ApproximateUnusedMemory4096="2883584" Machine="10.58.75.25:5016" LogGroup="default" Roles="SS"
/>
The process seems to have relatively little RSS and quite a large VM:
$ grep -E 'Rss|Vm' status
VmPeak: 13888952 kB
VmSize: 13888952 kB
VmLck: 0 kB
VmPin: 0 kB
VmHWM: 72996 kB
VmRSS: 72996 kB
RssAnon: 53412 kB
RssFile: 19584 kB
RssShmem: 0 kB
VmData: 13714524 kB
VmStk: 132 kB
VmExe: 23144 kB
VmLib: 4712 kB
VmPTE: 240 kB
VmPMD: 64 kB
VmSwap: 0 kB
And smaps confirms that most of this space is not in Rss, it’s in private anonymous hugetlb maps:
Size: 2048 kB
Rss: 0 kB
Pss: 0 kB
Shared_Clean: 0 kB
Shared_Dirty: 0 kB
Private_Clean: 0 kB
Private_Dirty: 0 kB
Referenced: 0 kB
Anonymous: 0 kB
AnonHugePages: 0 kB
ShmemPmdMapped: 0 kB
Shared_Hugetlb: 0 kB
Private_Hugetlb: 2048 kB
Swap: 0 kB
SwapPss: 0 kB
KernelPageSize: 2048 kB
MMUPageSize: 2048 kB
Locked: 0 kB
It looks like the process has limited itself or been limited by fdbmonitor to a virtual address space equal to the memory I’ve configured for it (16GiB)

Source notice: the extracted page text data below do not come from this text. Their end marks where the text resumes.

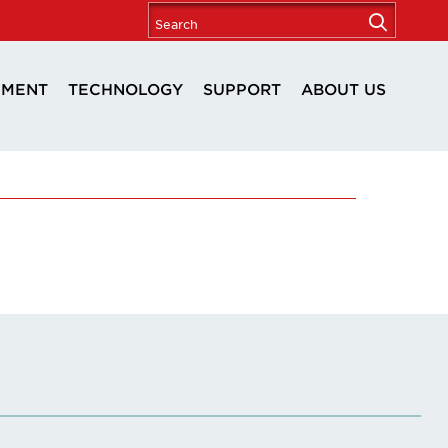
PMENT
TECHNOLOGY
SUPPORT
ABOUT US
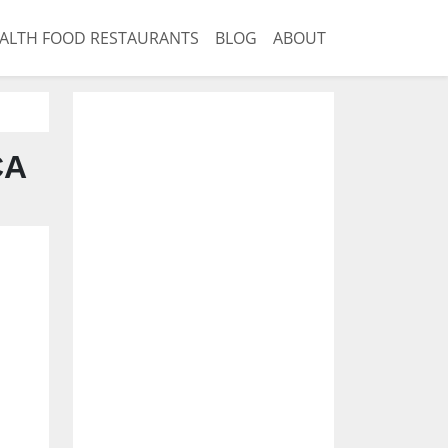
ALTH FOOD RESTAURANTS
BLOG
ABOUT
CA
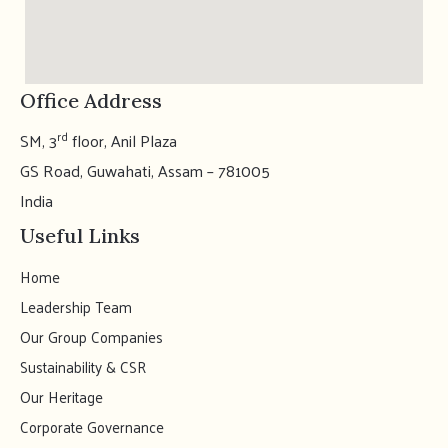
Office Address
rd
SM, 3
floor, Anil Plaza
GS Road, Guwahati, Assam – 781005
India
Useful Links
Home
Leadership Team
Our Group Companies
Sustainability & CSR
Our Heritage
Corporate Governance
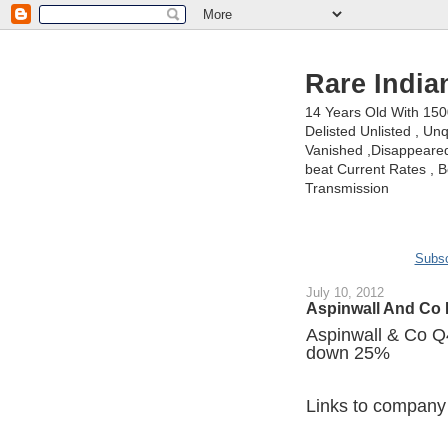
Rare India
14 Years Old With 15
Delisted Unlisted , U
Vanished ,Disappeared 
beat Current Rates , Be
Transmission
Subsc
July 10, 2012
Aspinwall And Co 
Aspinwall & Co Q4 
down 25%
Links to company 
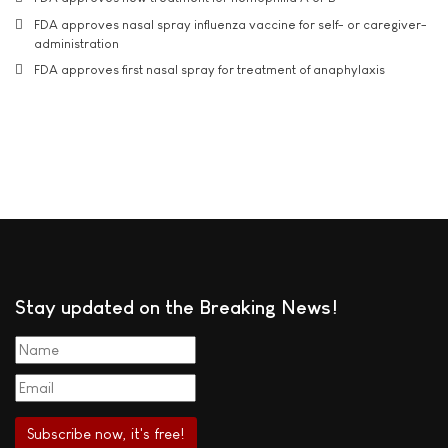
FDA approves nasal spray influenza vaccine for self- or caregiver-
administration
FDA approves first nasal spray for treatment of anaphylaxis
Stay updated on the Breaking News!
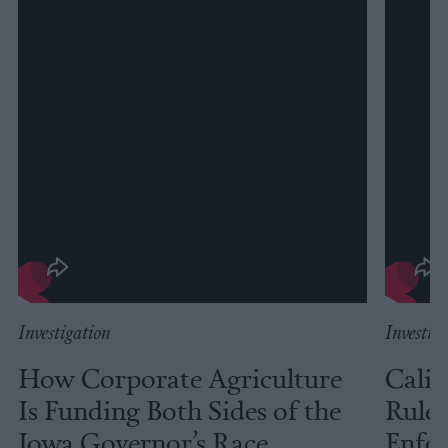
Investigation
Investig
How Corporate Agriculture
Calif
Is Funding Both Sides of the
Rules
Iowa Governor’s Race
Enfor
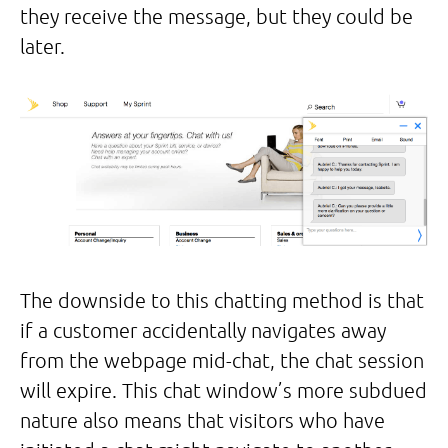
they receive the message, but they could be
later.
The downside to this chatting method is that
if a customer accidentally navigates away
from the webpage mid-chat, the chat session
will expire. This chat window’s more subdued
nature also means that visitors who have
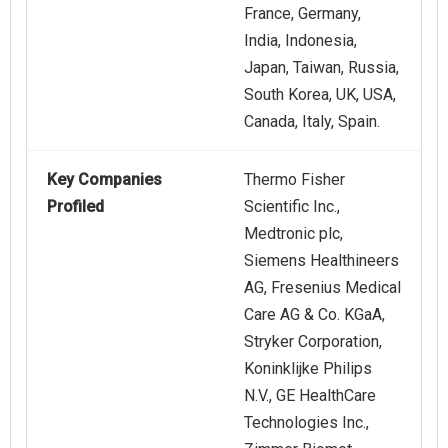
France, Germany,
India, Indonesia,
Japan, Taiwan, Russia,
South Korea, UK, USA,
Canada, Italy, Spain.
Key Companies
Thermo Fisher
Profiled
Scientific Inc.,
Medtronic plc,
Siemens Healthineers
AG, Fresenius Medical
Care AG & Co. KGaA,
Stryker Corporation,
Koninklijke Philips
N.V., GE HealthCare
Technologies Inc.,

$ grep address /proc/35546/limits
Max address space 17179869184 unlimited bytes
and I can see that the fdbserver process does a lot of these 128KiB mmaps:
$ strace -e mmap -p 35546
mmap(NULL, 131072, PROT_READ|PROT_WRITE, MAP_PRIVATE|MAP_ANONYMOUS|MAP_HUGETLB, -1, 0) = 0x7f01e0000000
mmap(NULL, 131072, PROT_READ|PROT_WRITE, MAP_PRIVATE|MAP_ANONYMOUS|MAP_HUGETLB, -1, 0) = 0x7f01dfe00000
mmap(NULL, 131072, PROT_READ|PROT_WRITE, MAP_PRIVATE|MAP_ANONYMOUS|MAP_HUGETLB, -1, 0) = 0x7f01dfc00000
mmap(NULL, 131072, PROT_READ|PROT_WRITE, MAP_PRIVATE|MAP_ANONYMOUS|MAP_HUGETLB, -1, 0) = 0x7f01dfa00000
So it appears to leak these maps without paging them in. It’s leaking 2MiB per 128KiB map because it’s explicitly requesting a huge page. How can I debug this further, or fix it?